## Prompt:
Restate all entries word for word, minus pictures.

== Record excerpts ==

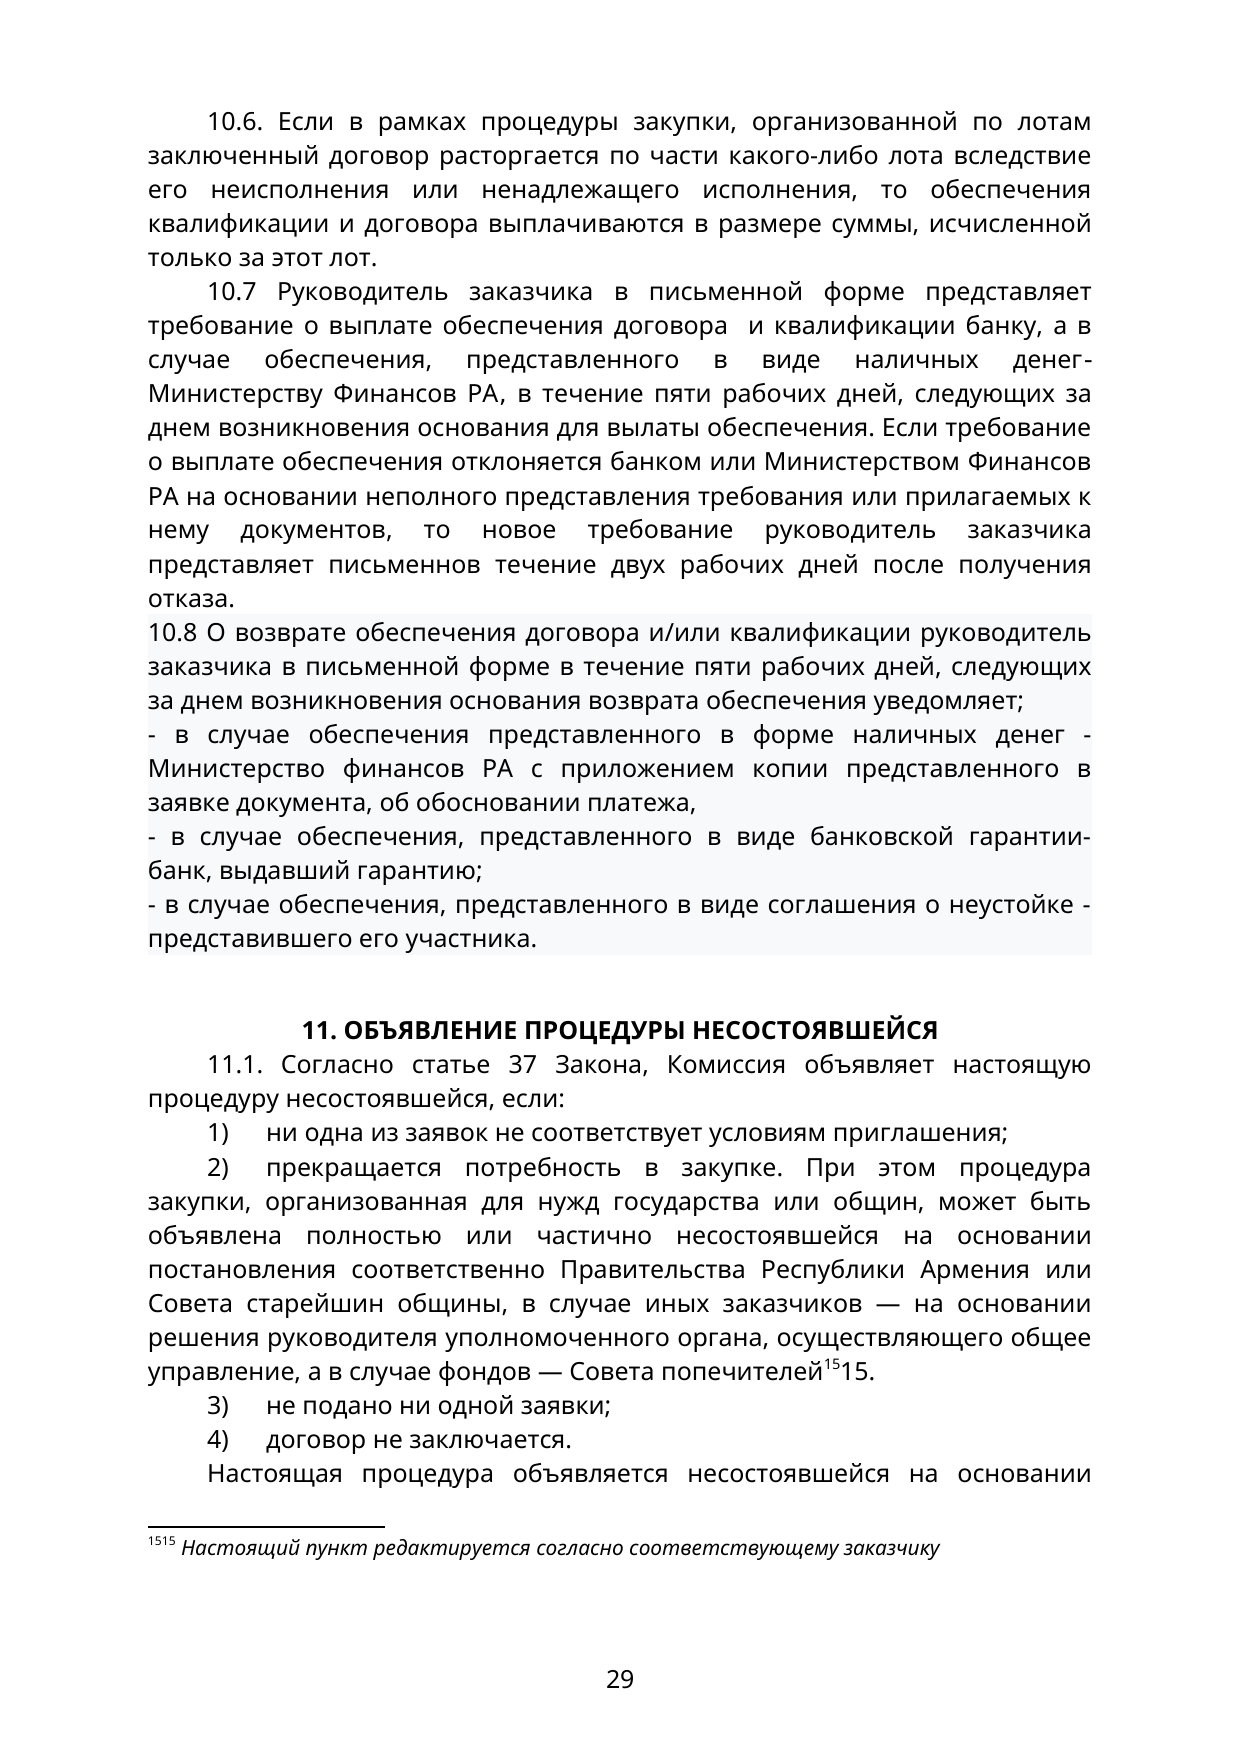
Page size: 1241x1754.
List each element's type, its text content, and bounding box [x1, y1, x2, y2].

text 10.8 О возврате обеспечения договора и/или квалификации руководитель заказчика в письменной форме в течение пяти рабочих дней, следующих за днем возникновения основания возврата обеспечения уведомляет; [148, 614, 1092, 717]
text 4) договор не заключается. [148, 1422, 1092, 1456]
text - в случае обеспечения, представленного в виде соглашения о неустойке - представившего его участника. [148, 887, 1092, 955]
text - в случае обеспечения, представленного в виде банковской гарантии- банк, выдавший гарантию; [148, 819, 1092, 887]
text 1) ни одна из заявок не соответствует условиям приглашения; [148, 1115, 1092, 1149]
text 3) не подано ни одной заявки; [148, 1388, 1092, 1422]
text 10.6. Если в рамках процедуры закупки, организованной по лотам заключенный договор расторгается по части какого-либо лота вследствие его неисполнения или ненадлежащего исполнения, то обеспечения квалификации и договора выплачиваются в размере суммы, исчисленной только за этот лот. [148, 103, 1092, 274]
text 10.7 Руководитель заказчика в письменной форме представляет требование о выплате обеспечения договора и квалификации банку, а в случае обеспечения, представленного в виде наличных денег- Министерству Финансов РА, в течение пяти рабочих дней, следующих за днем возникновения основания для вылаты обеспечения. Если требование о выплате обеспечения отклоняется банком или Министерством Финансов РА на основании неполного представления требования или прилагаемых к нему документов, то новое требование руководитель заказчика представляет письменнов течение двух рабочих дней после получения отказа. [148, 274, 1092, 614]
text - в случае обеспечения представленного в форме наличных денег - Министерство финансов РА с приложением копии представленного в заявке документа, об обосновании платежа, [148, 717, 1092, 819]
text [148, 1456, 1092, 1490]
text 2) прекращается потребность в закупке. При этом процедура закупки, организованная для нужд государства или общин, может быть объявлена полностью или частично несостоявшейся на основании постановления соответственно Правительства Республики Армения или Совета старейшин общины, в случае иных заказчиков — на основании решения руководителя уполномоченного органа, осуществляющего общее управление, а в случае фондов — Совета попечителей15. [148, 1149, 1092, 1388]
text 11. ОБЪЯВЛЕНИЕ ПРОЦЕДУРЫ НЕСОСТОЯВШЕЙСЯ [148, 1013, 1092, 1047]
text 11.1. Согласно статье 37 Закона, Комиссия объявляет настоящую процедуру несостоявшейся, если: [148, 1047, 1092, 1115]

===

## Answer:
Page size: 1241x1754.
List each element's type, its text content, and bounding box [x1, y1, x2, y2].

text 10.8 О возврате обеспечения договора и/или квалификации руководитель заказчика в письменной форме в течение пяти рабочих дней, следующих за днем возникновения основания возврата обеспечения уведомляет; [148, 614, 1092, 717]
text 4) договор не заключается. [148, 1422, 1092, 1456]
text - в случае обеспечения, представленного в виде соглашения о неустойке - представившего его участника. [148, 887, 1092, 955]
text - в случае обеспечения, представленного в виде банковской гарантии- банк, выдавший гарантию; [148, 819, 1092, 887]
text 1) ни одна из заявок не соответствует условиям приглашения; [148, 1115, 1092, 1149]
text 3) не подано ни одной заявки; [148, 1388, 1092, 1422]
text 10.6. Если в рамках процедуры закупки, организованной по лотам заключенный договор расторгается по части какого-либо лота вследствие его неисполнения или ненадлежащего исполнения, то обеспечения квалификации и договора выплачиваются в размере суммы, исчисленной только за этот лот. [148, 103, 1092, 274]
text 10.7 Руководитель заказчика в письменной форме представляет требование о выплате обеспечения договора и квалификации банку, а в случае обеспечения, представленного в виде наличных денег- Министерству Финансов РА, в течение пяти рабочих дней, следующих за днем возникновения основания для вылаты обеспечения. Если требование о выплате обеспечения отклоняется банком или Министерством Финансов РА на основании неполного представления требования или прилагаемых к нему документов, то новое требование руководитель заказчика представляет письменнов течение двух рабочих дней после получения отказа. [148, 274, 1092, 614]
text - в случае обеспечения представленного в форме наличных денег - Министерство финансов РА с приложением копии представленного в заявке документа, об обосновании платежа, [148, 717, 1092, 819]
text [148, 1456, 1092, 1490]
text 2) прекращается потребность в закупке. При этом процедура закупки, организованная для нужд государства или общин, может быть объявлена полностью или частично несостоявшейся на основании постановления соответственно Правительства Республики Армения или Совета старейшин общины, в случае иных заказчиков — на основании решения руководителя уполномоченного органа, осуществляющего общее управление, а в случае фондов — Совета попечителей15. [148, 1149, 1092, 1388]
text 11. ОБЪЯВЛЕНИЕ ПРОЦЕДУРЫ НЕСОСТОЯВШЕЙСЯ [148, 1013, 1092, 1047]
text 11.1. Согласно статье 37 Закона, Комиссия объявляет настоящую процедуру несостоявшейся, если: [148, 1047, 1092, 1115]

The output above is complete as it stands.